In the first year, it was a team that developed a business plan that took materials from the 2010 Shanghai EXPO site and put them into a system where they could be reused. A plan that was embedded into two local NGOs (GIGA and JUCCCE) and eventually lead to a donation of materials from 6 pavilions to the YK Pao school. That team received a Gold Star, as did several other teams that focused their efforts to understand the hurdles faced by local developers looking to go green, a plan for the Shanghai Food bank, and two business plans that aided two large cleantech firms enter China.
This year, the gold star team was the Decarbonators, who built (and embedded) a plan to make CEIBS the first carbon neutral business school. A plan that was achieved this year, as Business Because reports in their recent article CEIBS Is First Carbon Neutral Business School In Asia. Other gold star performances going to the team that assisted LL Bean launch a new reusable bag and helped one of Shanghai’s green groups develop a plan for their online education platform.
Now in our third year, what our program is proving is that business schools are a key stakeholder in fixing the problems faced, and that while there are a large number of business schools that have developed AMAZING electives and allow students to have a “green” focus, business schools need to take it further.
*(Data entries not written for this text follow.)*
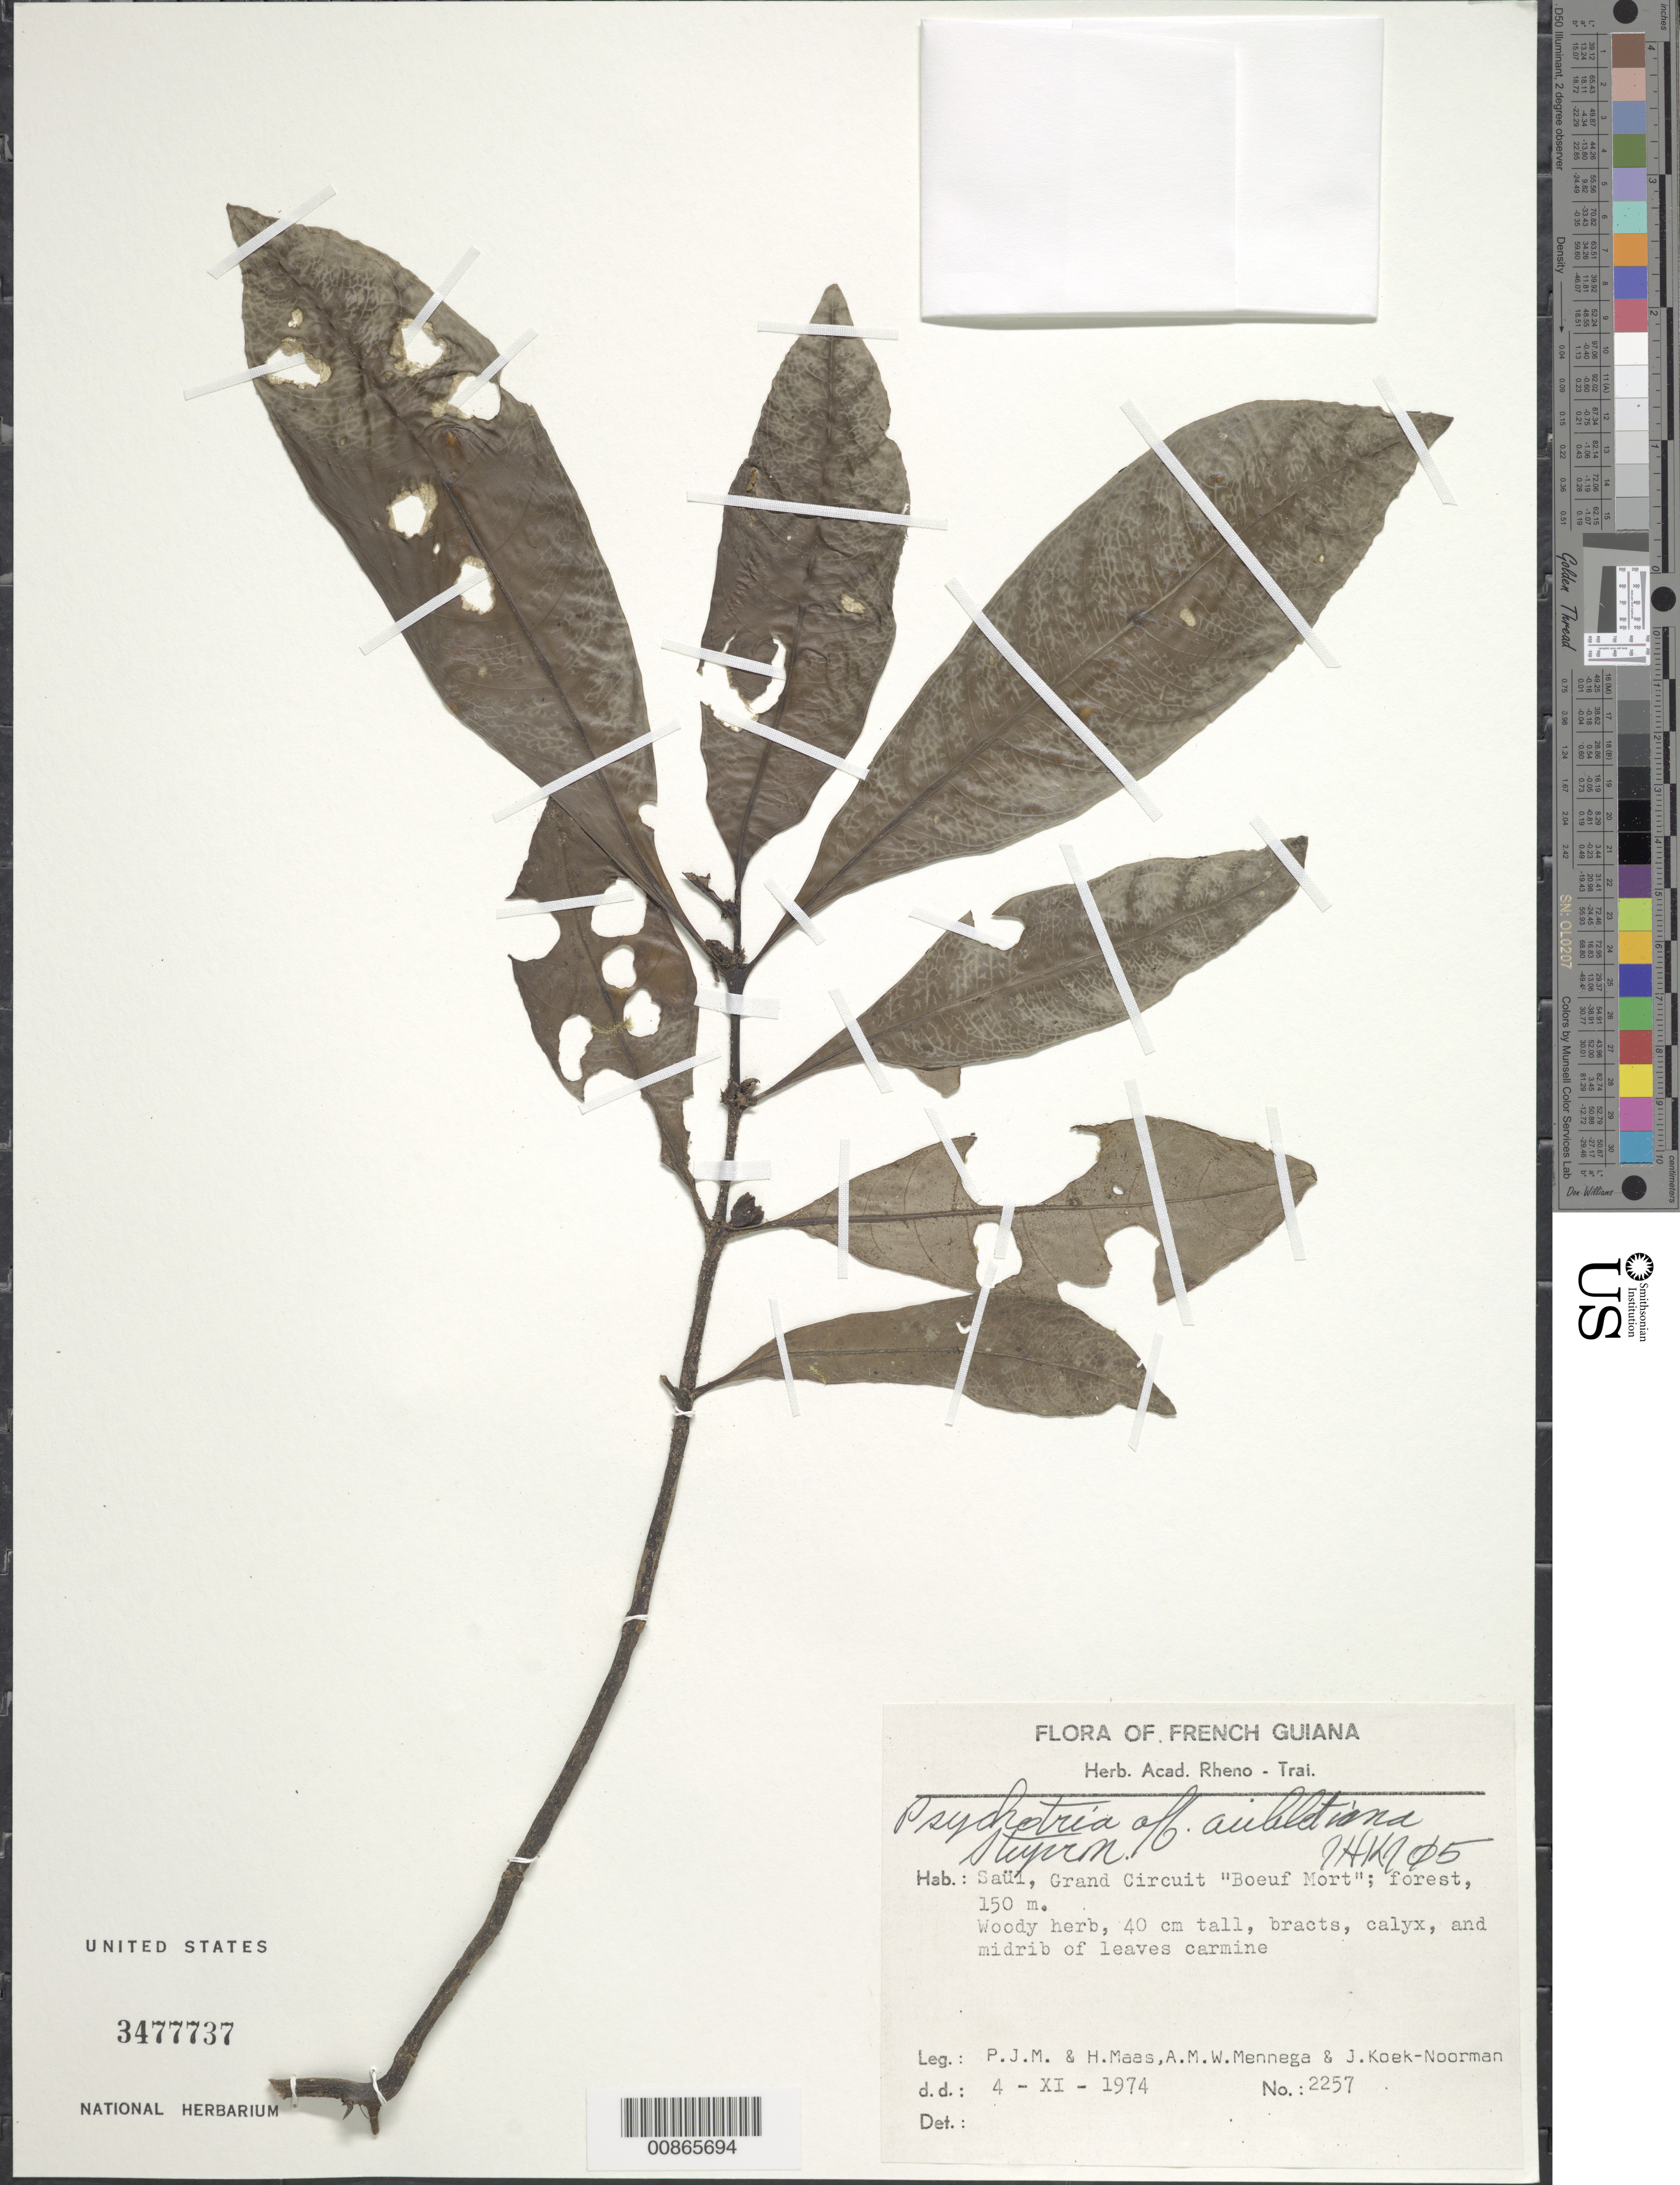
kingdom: Plantae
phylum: Tracheophyta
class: Magnoliopsida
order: Gentianales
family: Rubiaceae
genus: Palicourea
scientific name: Palicourea axillaris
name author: (Sw.) Borhidi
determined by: Kirkbride, J. H., Jr.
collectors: P. Maas, H. Maas, A. M. Mennega & J. Koek-Noorman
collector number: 2257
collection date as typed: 4-Nov-74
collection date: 1974-11-04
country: Suriname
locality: Saül, Grand Circuit Boeuf Mort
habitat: Forest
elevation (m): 150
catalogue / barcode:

To make sustainability and responsible leadership part of the core curriculum, and in doing so, move the average MBA student forward in understanding the issues faced, understand the roles/ responsibilities of the firm, and give their students the tools needed to fix the externalities that our economies are creating.
Simple put, it is time to take business schools “off the grid” to equip the next generation of leaders with the necessary tools to plan for, invest in, and manage economies, societies, and environments.